L’étude de McKinsey indique que les organisations qui obtiennent les meilleurs résultats ne se contentent pas d’insérer l’IA dans leurs méthodes existantes. Près des trois quarts de ces organisations déclarent avoir profondément repensé certains processus grâce à l’IA. Parmi les autres organisations, cette proportion n’est que d’environ un quart. Les organisations les plus performantes sont aussi plus susceptibles de définir les résultats attendus, d’obtenir l’engagement de leurs dirigeants, de mesurer l’incidence des projets et d’encadrer les risques. Elles ne demandent pas seulement quel outil utiliser. Elles se demandent comment le travail devrait être réalisé du début à la fin.

Le conseil POWERME : mesurez un processus complet pendant 30 jours

Avant d’ajouter un nouvel outil d’IA, choisissez un seul processus récurrent qui crée de la pression pour votre équipe. Il peut s’agir du traitement d’une demande de client, de la préparation d’un rapport, du suivi des rendez-vous, de la gestion d’une commande ou de la préparation d’un dossier. Documentez ensuite le processus tel qu’il fonctionne réellement aujourd’hui. Après 30 jours d’utilisation de l’IA, mesurez-le de nouveau. L’objectif n’est pas seulement de savoir si l’IA a produit un texte plus rapidement. Il faut vérifier si le travail exige réellement moins de temps, moins de corrections et moins d’interventions, tout en maintenant la qualité et le contrôle humain.

Les questions à poser avant de commencer

Une observation simple permet de mieux comprendre où se trouve la véritable pression. Elle aide également à choisir une utilisation précise de l’IA au lieu de tenter d’automatiser tout le processus en même temps.

  • Qu’est-ce qui déclenche le processus?
  • Quelles informations sont nécessaires?
  • Où se trouvent ces informations?
  • Qui intervient à chaque étape?
  • Quelles approbations sont requises?
  • Où surviennent les retards, les erreurs ou les reprises?
  • Comment sait-on que le travail est véritablement terminé?

Ne mesurez pas seulement le temps économisé

Une stratégie d’IA sérieuse ne devrait pas se limiter au nombre d’heures prétendument économisées. Un outil peut faire gagner dix minutes à un employé tout en créant quinze minutes de vérification pour un gestionnaire. Il peut aussi accélérer une réponse, mais augmenter le risque d’utiliser une information incorrecte. Le véritable résultat doit être évalué à l’échelle du processus, et non seulement à celle de l’utilisateur.

  • La diminution des erreurs;
  • La qualité du service;
  • La rapidité des suivis;
  • La clarté des responsabilités;
  • La satisfaction des employés;
  • Les risques liés aux renseignements utilisés;
  • La capacité de l’entreprise à voir où le travail est bloqué.

La perspective POWERME

Chez POWERME, nous croyons que l’IA ne devrait pas être déposée par-dessus une équipe déjà surchargée.
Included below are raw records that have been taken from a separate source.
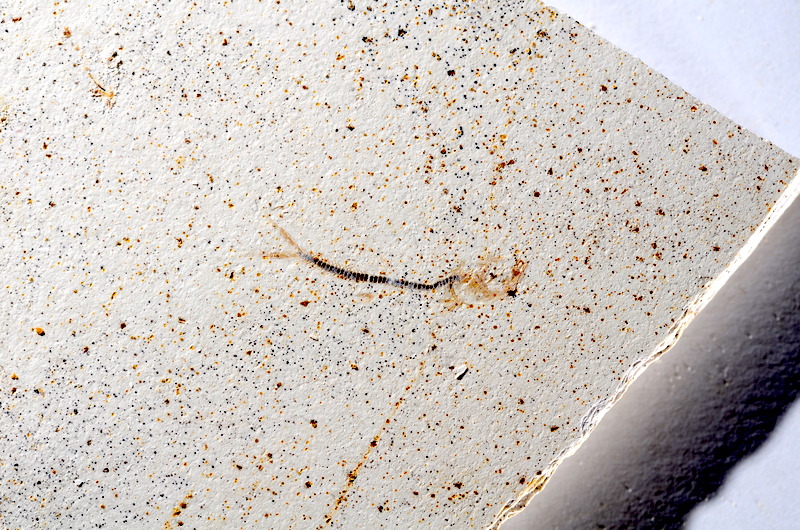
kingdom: Animalia
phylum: Chordata
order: Salmoniformes
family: Orthogonikleithridae
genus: Orthogonikleithrus
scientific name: Orthogonikleithrus hoelli
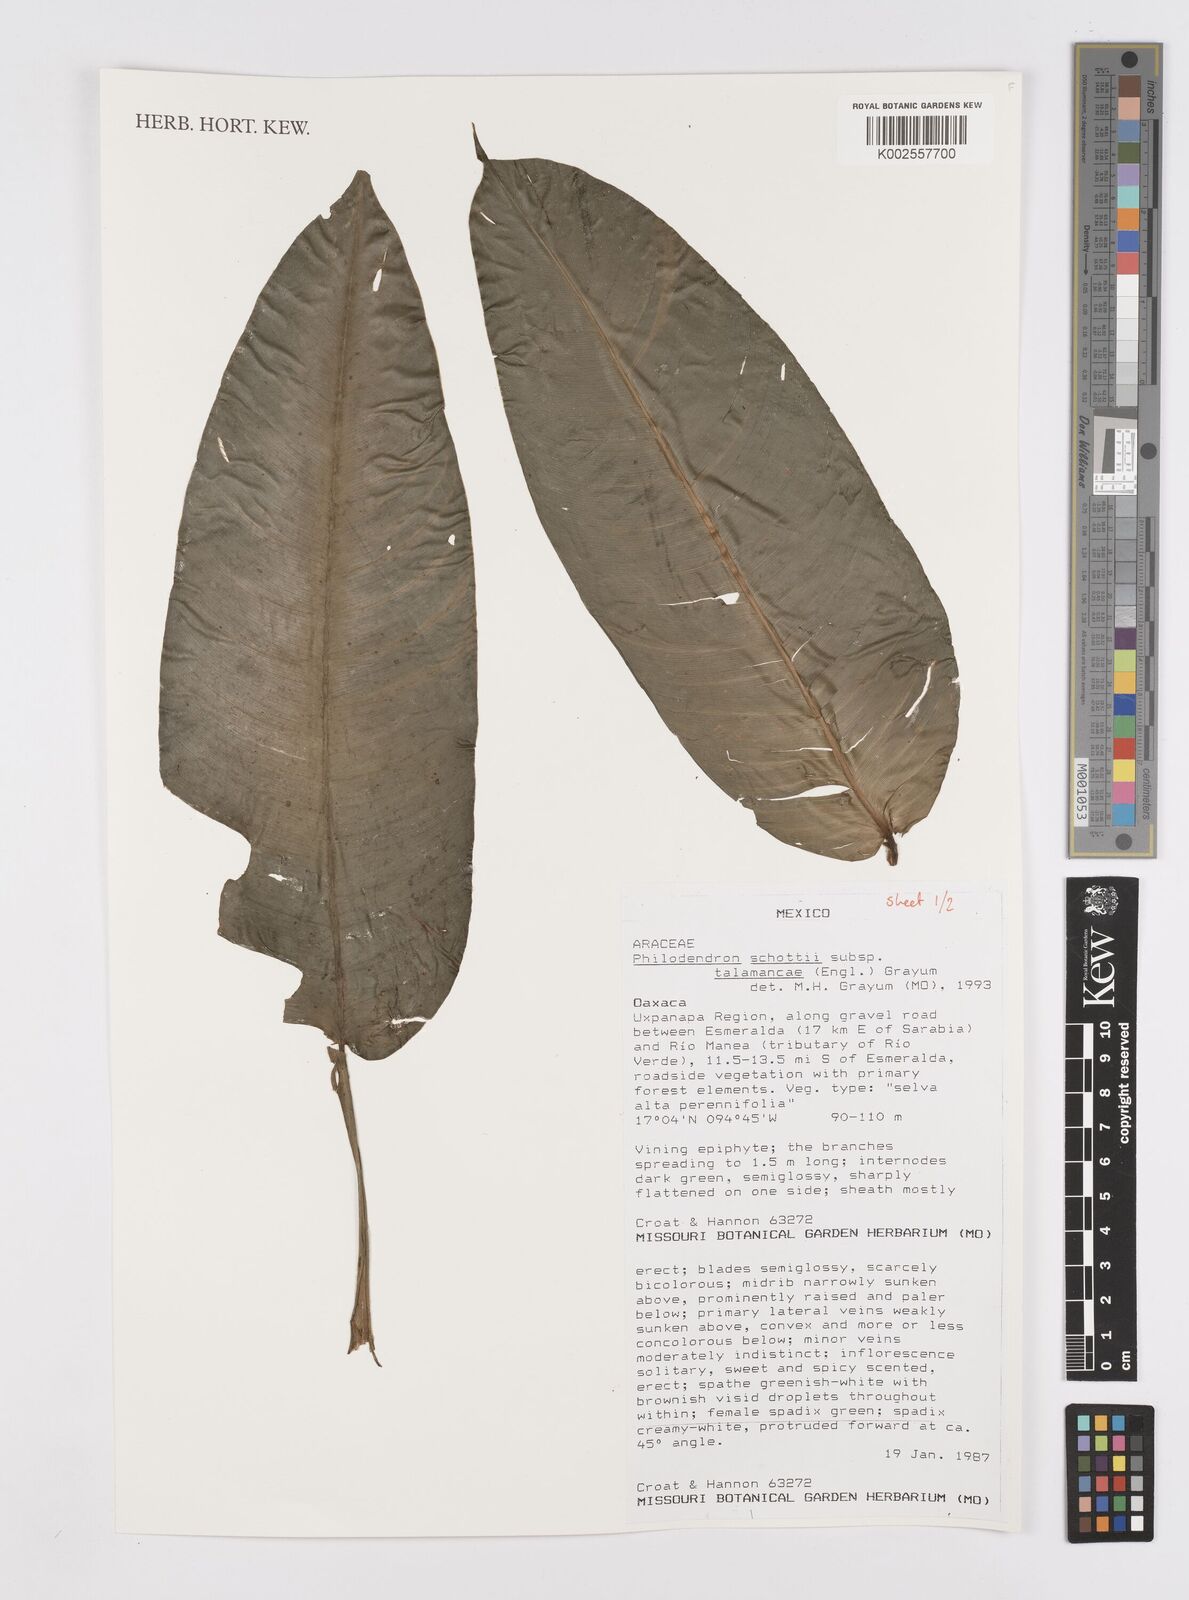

Elle devrait retirer de la pression aux bons endroits. Cela commence par l’observation du travail réel : où l’information se perd, où les employés répètent les mêmes tâches, où les décisions manquent de clarté et où les gestionnaires manquent de visibilité. Ensuite seulement, il devient possible de choisir une utilisation de l’IA qui répond à un besoin précis, protège les renseignements de l’entreprise et conserve l’approbation humaine lorsqu’elle est nécessaire. L’IA peut rendre une personne plus rapide. Pour améliorer véritablement l’entreprise, il faut aussi repenser le chemin parcouru par le travail. La meilleure question n’est donc pas combien de temps l’IA fait gagner, mais ce qui s’est réellement amélioré pour l’équipe, le client et l’entreprise.

Sources originales

Note de prudence : L’enquête repose sur les déclarations de 1 719 participants dans 97 pays et comprend plusieurs grandes organisations. Ses résultats ne constituent pas une garantie de rendement ni une mesure propre aux PME canadiennes.

Une adoption utile commence par une bonne question.